## To do
Reproduce the portion of the bug report starting with "Deployment is Queens" and going on through "tbr trunk bridge.", keeping every word and character unchanged.

## Page excerpt

← Back to team overview

yahoo-eng-team team mailing list archive

[Bug 1807239] [NEW] Race condition with DPDK + trunk ports when instance port is deleted then quickly recreated

 

Public bug reported:

Deployment is Queens with ML2/OVS and DPDK. Instance ports are neutron
trunk ports with DPDK vhu in vhostuserclient mode.  When an instance is
rebooted, nova/os_vif deletes the ovs port connected to the trunk bridge
and then recreates it when the host comes back online.  This causes a
race condition in the trunk code that handles the tbr trunk bridge.
Neutron, seeing the deletion, queues a delete of the tbr bridge.  Then
the subsequent re-add of the trunk is ignored because the delete is
still enqueued.

Here are annotated logs for an instance of the issue from the logfiles
of nova-compute and neutron-openvswitch-agent:

# (1) nova-compute deletes the instance's ovs port
2018-11-30 21:03:17.576 5758 DEBUG oslo.privsep.daemon [req-0387f343-92e4-4b0c-b43b-a58d26fafef7 cf1b5aad77aa40a6933003b69f4cba43 a830497f545440efbc007a9607f4fd89 - default default] privsep: request[140038488344528]: (3, 'vif_plug_ovs.linux_net.delete_ovs_vif_port', (u'tbr-f4554113-b', u'vhu44d242e1-30'), {'timeout': 120}) loop /usr/lib/python2.7/site-packages/oslo_privsep/daemon.py:443

# (2) ovsdb-monitor sees the deletion of the ovs port in (1)

## Information given
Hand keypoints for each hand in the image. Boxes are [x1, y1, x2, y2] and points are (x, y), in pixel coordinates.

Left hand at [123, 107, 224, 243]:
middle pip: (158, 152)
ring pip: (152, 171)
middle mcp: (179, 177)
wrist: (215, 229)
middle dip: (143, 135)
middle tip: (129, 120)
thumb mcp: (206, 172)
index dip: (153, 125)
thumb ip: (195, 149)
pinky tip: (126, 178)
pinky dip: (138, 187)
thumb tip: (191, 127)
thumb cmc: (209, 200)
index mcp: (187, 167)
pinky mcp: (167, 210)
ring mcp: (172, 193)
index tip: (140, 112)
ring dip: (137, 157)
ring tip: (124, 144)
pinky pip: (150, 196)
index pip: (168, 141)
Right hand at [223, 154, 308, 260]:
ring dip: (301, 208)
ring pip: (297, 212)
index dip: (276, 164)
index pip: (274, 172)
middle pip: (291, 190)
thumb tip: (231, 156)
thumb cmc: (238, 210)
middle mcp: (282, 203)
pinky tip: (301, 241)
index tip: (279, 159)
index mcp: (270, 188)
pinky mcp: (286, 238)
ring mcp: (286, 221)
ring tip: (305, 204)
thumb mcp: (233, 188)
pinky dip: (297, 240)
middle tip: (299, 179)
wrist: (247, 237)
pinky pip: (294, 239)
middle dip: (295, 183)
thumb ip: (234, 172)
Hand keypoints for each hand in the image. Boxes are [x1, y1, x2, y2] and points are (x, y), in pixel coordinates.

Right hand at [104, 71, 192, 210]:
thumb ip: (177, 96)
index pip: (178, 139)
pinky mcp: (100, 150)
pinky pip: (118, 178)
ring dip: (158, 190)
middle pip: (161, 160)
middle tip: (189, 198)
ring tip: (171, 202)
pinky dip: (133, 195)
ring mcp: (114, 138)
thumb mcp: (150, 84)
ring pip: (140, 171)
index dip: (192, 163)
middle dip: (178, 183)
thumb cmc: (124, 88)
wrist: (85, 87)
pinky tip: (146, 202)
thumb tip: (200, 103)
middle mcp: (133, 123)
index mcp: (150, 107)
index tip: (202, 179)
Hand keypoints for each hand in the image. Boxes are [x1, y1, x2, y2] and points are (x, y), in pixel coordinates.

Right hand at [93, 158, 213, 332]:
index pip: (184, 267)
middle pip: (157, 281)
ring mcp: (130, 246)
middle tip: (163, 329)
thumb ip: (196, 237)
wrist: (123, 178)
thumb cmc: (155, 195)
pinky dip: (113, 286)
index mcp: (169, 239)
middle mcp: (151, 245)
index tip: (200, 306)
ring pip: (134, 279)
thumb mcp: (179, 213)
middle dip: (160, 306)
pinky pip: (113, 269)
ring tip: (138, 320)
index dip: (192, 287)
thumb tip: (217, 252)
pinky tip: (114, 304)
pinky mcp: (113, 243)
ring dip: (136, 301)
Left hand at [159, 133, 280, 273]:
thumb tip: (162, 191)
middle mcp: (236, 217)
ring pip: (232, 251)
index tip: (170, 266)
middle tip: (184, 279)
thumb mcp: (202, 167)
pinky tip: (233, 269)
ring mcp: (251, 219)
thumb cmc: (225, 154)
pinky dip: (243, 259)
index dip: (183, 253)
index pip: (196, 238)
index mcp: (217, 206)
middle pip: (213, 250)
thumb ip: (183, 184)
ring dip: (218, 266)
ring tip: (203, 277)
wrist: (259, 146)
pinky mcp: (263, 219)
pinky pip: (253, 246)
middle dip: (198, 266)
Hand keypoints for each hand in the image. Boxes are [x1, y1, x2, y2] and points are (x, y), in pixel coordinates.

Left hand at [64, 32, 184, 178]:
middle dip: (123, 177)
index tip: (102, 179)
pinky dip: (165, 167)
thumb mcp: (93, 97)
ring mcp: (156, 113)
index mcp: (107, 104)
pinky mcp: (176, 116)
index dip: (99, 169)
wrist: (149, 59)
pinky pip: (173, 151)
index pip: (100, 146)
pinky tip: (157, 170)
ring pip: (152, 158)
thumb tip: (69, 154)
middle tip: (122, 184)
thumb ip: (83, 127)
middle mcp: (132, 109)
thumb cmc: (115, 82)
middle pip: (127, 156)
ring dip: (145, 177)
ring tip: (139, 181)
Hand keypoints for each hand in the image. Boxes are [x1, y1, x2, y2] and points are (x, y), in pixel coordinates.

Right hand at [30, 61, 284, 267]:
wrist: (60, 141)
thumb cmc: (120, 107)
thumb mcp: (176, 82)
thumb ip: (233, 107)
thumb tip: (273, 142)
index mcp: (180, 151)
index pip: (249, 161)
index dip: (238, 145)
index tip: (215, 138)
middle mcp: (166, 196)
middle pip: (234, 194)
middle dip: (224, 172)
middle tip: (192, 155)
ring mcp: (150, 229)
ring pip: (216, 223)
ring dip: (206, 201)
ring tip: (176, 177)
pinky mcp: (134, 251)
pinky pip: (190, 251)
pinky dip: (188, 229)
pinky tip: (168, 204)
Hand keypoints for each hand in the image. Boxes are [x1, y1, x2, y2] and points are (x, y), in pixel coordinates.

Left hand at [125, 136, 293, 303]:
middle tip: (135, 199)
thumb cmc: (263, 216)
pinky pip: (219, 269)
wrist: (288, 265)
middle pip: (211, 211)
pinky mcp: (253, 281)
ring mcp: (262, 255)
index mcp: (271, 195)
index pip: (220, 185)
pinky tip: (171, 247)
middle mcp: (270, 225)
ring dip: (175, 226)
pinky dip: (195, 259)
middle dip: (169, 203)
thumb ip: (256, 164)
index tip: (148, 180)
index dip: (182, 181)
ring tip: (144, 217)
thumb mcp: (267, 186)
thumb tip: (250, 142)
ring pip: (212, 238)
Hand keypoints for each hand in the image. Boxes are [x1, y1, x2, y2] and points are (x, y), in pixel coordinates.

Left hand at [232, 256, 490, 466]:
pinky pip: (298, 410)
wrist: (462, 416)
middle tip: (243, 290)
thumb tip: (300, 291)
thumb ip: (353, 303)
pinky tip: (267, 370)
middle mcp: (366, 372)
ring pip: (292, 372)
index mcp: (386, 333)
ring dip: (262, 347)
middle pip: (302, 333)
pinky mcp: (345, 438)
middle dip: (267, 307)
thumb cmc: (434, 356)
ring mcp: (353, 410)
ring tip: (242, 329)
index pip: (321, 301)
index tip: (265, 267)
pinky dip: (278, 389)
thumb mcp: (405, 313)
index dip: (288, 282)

## Answer to this problem
Deployment is Queens with ML2/OVS and DPDK. Instance ports are neutron
trunk ports with DPDK vhu in vhostuserclient mode.  When an instance is
rebooted, nova/os_vif deletes the ovs port connected to the trunk bridge
and then recreates it when the host comes back online.  This causes a
race condition in the trunk code that handles the tbr trunk bridge.